Records drawn from a dataset
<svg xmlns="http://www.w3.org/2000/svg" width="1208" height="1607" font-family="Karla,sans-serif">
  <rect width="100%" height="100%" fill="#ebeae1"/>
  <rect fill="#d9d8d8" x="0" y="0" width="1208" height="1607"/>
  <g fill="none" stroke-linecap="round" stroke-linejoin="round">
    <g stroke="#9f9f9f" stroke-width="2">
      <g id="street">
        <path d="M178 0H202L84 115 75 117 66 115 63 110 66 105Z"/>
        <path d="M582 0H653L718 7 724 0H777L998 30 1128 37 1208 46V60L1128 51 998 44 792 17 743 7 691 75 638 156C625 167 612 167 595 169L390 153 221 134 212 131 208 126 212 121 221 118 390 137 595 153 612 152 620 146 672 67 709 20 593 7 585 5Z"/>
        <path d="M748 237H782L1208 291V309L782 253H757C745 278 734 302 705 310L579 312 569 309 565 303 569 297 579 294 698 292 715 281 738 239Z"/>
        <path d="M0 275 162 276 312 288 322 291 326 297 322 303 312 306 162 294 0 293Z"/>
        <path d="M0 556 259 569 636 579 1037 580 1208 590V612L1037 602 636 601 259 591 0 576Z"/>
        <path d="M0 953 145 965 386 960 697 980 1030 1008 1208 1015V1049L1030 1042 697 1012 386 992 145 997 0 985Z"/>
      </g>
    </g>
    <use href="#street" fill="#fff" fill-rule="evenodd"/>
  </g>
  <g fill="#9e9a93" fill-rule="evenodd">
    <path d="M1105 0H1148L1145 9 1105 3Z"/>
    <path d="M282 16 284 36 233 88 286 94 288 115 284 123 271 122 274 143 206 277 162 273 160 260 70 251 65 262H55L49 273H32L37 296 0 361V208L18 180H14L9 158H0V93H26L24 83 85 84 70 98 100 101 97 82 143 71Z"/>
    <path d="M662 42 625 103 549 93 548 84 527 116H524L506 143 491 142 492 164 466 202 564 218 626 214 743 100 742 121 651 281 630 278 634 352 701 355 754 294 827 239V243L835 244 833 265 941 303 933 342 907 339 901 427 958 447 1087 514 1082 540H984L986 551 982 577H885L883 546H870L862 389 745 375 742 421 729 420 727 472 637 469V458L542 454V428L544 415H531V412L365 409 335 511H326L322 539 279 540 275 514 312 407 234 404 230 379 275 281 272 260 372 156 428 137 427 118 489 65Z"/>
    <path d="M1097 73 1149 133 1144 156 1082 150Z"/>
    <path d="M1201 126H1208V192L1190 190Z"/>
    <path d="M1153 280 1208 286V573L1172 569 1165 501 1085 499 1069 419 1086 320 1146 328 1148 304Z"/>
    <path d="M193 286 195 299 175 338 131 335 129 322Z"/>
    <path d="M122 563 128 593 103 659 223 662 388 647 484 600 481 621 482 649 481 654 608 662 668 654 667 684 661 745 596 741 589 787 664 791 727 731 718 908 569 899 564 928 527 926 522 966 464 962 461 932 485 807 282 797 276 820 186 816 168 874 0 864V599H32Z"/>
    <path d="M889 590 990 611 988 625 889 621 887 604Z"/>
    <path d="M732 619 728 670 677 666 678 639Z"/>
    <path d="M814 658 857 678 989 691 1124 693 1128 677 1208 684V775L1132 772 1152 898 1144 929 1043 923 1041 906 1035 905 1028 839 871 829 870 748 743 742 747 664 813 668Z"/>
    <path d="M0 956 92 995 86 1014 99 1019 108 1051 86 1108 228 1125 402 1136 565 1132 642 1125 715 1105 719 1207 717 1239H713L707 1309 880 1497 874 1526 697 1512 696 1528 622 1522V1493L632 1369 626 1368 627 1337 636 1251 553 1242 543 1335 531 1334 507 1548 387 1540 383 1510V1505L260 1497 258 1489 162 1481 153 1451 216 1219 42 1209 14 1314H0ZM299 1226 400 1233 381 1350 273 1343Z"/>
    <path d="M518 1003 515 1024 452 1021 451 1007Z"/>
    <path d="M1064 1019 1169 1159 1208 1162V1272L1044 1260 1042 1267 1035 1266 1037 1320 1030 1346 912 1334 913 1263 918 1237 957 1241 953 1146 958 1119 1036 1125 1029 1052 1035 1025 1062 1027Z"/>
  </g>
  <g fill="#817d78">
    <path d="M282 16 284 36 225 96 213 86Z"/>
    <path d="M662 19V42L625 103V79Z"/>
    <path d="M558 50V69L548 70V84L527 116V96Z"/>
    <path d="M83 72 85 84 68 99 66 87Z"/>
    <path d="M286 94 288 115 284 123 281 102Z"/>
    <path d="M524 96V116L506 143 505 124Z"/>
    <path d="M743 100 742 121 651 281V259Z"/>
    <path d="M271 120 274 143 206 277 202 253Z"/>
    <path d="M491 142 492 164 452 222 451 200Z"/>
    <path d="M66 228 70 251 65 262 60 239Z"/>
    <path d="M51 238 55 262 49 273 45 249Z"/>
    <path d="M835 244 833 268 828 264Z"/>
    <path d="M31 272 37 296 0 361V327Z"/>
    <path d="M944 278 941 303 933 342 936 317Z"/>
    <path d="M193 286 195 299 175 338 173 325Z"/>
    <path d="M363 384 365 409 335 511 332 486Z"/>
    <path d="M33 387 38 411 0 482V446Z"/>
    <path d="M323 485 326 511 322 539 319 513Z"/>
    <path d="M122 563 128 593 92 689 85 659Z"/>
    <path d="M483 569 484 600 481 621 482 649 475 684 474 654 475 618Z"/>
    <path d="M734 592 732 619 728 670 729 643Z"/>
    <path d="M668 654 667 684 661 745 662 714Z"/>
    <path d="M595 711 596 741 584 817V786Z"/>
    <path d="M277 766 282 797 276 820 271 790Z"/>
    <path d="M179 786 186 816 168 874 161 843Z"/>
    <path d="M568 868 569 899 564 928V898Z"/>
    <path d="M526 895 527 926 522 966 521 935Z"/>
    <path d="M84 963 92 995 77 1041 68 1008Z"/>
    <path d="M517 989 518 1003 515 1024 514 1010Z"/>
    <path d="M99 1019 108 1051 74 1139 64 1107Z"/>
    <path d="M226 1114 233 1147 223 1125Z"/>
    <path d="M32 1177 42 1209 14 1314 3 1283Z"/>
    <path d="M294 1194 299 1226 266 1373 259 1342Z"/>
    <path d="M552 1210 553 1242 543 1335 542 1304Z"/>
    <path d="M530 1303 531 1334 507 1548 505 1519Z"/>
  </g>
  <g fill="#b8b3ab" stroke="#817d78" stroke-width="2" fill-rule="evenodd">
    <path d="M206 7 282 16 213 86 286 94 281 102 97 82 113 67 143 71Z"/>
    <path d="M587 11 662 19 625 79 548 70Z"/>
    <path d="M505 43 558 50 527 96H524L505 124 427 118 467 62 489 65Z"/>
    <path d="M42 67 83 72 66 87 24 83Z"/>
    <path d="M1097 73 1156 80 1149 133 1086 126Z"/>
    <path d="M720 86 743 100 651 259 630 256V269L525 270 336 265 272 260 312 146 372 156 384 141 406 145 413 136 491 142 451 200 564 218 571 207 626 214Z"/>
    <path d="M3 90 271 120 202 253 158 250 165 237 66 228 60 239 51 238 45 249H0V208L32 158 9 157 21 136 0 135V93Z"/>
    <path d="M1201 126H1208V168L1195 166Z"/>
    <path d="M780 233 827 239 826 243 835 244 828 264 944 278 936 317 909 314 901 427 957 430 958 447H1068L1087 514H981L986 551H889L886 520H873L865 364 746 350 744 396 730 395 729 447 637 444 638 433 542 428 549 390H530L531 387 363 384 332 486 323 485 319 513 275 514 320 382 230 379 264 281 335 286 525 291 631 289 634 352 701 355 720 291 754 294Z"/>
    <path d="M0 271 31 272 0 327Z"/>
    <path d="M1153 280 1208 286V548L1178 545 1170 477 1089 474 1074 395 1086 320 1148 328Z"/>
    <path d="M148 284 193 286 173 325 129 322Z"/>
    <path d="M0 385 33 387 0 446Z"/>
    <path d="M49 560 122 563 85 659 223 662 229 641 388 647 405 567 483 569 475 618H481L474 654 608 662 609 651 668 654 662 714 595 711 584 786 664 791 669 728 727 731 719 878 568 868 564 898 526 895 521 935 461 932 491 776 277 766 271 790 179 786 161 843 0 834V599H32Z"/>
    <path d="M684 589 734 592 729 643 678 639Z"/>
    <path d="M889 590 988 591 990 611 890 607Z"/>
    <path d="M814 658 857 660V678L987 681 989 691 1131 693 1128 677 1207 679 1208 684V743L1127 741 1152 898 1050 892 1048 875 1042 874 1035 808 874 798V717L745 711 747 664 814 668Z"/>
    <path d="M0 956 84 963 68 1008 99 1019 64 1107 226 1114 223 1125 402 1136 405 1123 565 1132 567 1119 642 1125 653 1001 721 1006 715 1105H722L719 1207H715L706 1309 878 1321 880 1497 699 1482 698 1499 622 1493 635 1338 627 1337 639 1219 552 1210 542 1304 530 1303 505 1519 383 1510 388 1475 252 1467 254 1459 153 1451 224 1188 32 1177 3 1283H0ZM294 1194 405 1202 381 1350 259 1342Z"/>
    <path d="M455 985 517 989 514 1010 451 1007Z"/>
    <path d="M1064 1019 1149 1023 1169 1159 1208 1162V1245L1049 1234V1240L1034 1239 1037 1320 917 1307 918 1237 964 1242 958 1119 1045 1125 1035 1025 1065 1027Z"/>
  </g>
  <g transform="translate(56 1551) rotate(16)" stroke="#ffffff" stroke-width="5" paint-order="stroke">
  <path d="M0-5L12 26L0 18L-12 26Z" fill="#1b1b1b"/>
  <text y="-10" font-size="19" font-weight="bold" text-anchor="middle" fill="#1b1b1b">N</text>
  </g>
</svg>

**Aim of the exercise**. Working from the entries above, filter out every line that lacks "stroke" and copy what remains.

**Written response**.
  <g fill="none" stroke-linecap="round" stroke-linejoin="round">
    <g stroke="#9f9f9f" stroke-width="2">
  <g fill="#b8b3ab" stroke="#817d78" stroke-width="2" fill-rule="evenodd">
  <g transform="translate(56 1551) rotate(16)" stroke="#ffffff" stroke-width="5" paint-order="stroke">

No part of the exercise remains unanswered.